Authenticating session partners is important for mobile, ad-hoc
networks. Having confidentiality and non-repudiation for control-plane
traffic is extremely important as well. Deployment scenarios would be
something like an ad-hoc network coming together to fight the all-too-
common California wildfires. You don't want someone hacking into the
network, pretending to be a routing node. The same notion applies to
military networks.
Regards,
Stan
On Aug 27, 2009, at 7:54 AM, Anton Smirnov wrote:
Hi Stan,
I appreciate your concern that IPsec is not an option for MANET
deployments but then I can't believe OSPF traffic is the only thing
there which must be protected. Because if user traffic requires
encryption then having OSPF encrypted by its own protocol means is not
really solving any issue. In this case problem has to be addressed
lower
in hierarchy, probably devising encryption scheme on radio link level.
So far I have never seen valid deployment scenario when routing
protocol has to have protection stronger than traffic. Without
understanding of target deployment scenario this looks like me-too
effort.
Anton
Stan Ratliff wrote:
Using IPSec is great (painful, laborious, voluminous configuration
aside) if you have a wired network, and static partners. It isn't so
great if you're trying to deploy an ad-hoc network, and you're not
really sure from moment-to-moment which of your potential partner
routers you make be needing to establish an adjacency with. So, IPSec
doesn't really work for me.
Regards,
Stan
On Aug 25, 2009, at 1:37 PM, Vishwas Manral wrote:
Hi Acee,
Though I mostly agree with Paul. The advantage of having something
at
the IPsec level is that we do not require protocol specific
extensions
as long as IPsec meets the needs as we move forward. an example of
this could be automatic Keying mechanism rather than manual keying.

> _Data shown_
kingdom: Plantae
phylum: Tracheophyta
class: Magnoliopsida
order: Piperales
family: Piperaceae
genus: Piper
---
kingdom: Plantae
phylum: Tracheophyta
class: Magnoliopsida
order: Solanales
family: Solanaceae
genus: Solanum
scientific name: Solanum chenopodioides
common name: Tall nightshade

> _Work to do_
Please rewrite the paragraph in the email thread that begins "Using IPSec is great" as a short bulleted list that keeps its main facts. The entries are separate material, unrelated to the email thread.

> _Answer_
- IPsec works well for wired networks with static partners, apart from its painful, laborious, voluminous configuration.
- It works poorly for ad-hoc networks, where it is unclear from moment to moment which potential partner routers will need an adjacency.
- For these reasons, IPsec does not work for the writer.